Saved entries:
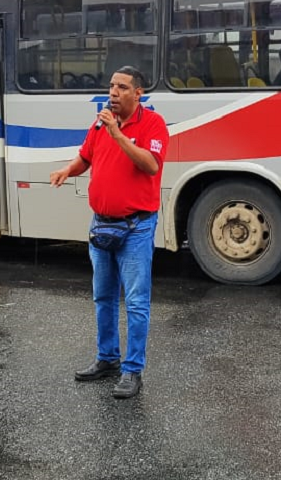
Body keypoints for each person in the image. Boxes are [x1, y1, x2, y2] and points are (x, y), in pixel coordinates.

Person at [49, 65, 169, 399]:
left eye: (121, 87)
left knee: (136, 302)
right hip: (101, 224)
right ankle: (107, 359)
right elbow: (86, 157)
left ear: (137, 93)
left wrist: (118, 134)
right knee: (103, 297)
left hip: (136, 227)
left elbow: (150, 165)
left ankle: (132, 371)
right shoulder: (100, 123)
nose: (113, 92)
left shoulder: (153, 124)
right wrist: (67, 170)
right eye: (111, 86)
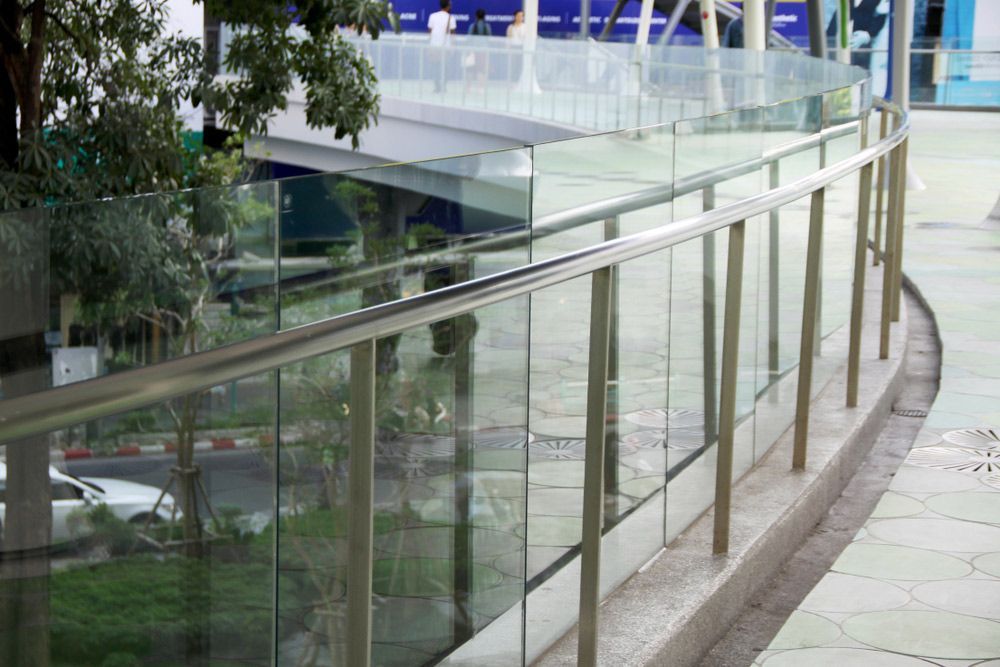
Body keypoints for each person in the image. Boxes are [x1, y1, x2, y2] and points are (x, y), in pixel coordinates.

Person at [428, 0, 456, 92]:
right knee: (445, 68)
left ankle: (437, 86)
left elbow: (430, 32)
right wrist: (453, 47)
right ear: (448, 6)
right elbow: (452, 35)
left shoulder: (432, 16)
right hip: (445, 47)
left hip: (434, 46)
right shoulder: (450, 18)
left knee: (435, 67)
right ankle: (443, 86)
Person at [465, 9, 491, 92]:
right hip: (483, 51)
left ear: (476, 16)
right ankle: (481, 88)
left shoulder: (472, 26)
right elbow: (489, 39)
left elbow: (469, 39)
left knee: (470, 69)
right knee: (481, 70)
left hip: (473, 51)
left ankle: (469, 87)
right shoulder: (487, 27)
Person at [506, 9, 526, 83]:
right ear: (515, 17)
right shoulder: (510, 27)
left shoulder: (525, 27)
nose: (520, 17)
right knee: (513, 66)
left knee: (520, 66)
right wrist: (508, 48)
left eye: (522, 16)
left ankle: (520, 82)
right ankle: (513, 82)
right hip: (513, 48)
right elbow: (508, 39)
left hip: (522, 48)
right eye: (518, 16)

◆ **Work order**
In the reply, give again exactly the lines from the beginning of the entries above through the line with "right ankle: (481, 88)"; pictures stay out.

◆ **Answer box**
Body keypoints for each person in the image. Boxes are [x1, y1, x2, y2] and points are (x, y), in pixel coordinates.

Person at [49, 65, 169, 399]:
left eye: (121, 87)
left knee: (136, 302)
right hip: (101, 224)
right ankle: (107, 359)
right elbow: (86, 157)
left ear: (137, 93)
left wrist: (118, 134)
right knee: (103, 297)
left hip: (136, 227)
left elbow: (150, 165)
left ankle: (132, 371)
right shoulder: (100, 123)
nose: (113, 92)
left shoulder: (153, 124)
right wrist: (67, 170)
right eye: (111, 86)
Body keypoints for each person in the image. Boxes are [x1, y1, x2, y2] and points are (x, y), in pixel coordinates.

Person at [428, 0, 456, 92]:
right knee: (445, 68)
left ankle: (437, 86)
left elbow: (430, 32)
right wrist: (453, 47)
right ear: (448, 6)
right elbow: (452, 35)
left shoulder: (432, 16)
right hip: (445, 47)
left hip: (434, 46)
right shoulder: (450, 18)
left knee: (435, 67)
right ankle: (443, 86)
Person at [465, 9, 491, 92]:
right hip: (483, 51)
left ear: (476, 16)
right ankle: (481, 88)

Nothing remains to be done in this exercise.